Auf den folgenden Seiten werde ich nicht nur Licht auf das Austrocknen der Existenz werfen, sondern auch einen neuen Horizont vorschlagen, der von der Überzeugung inspiriert ist, dass die menschliche Existenz weder auf die Vergangenheit noch auf das bereits Bekannte reduziert werden kann. Unsere Existenz spielt sich in einem unermesslichen und noch nicht gegebenen Raum ab, in dem die Person keine kognitive Berechnung, sondern eine freie Entscheidung ist: weder Körper noch Seele, sondern Existenz in Aktion.

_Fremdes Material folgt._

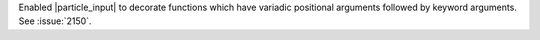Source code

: Enabled |particle_input| to decorate functions which have variadic
positional arguments followed by keyword arguments. See :issue:`2150`.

Wir existieren. In unserer Existenz steht alles auf dem Spiel: Entscheidungen, Werte, die Welt, und zwar nicht, weil, wie ein Idealist meinen würde, das Subjekt vor dem Objekt kommt, sondern im Gegenteil, weil wir eins sind mit den Dingen, die unsere Existenz ausmachen. Nicht „Ich denke, also bin ich“, sondern „Ich existiere, also will, denke und fühle ich“. Also: „Ich bin, also wähle ich“, denn ohne Freiheit gibt es keine Existenz.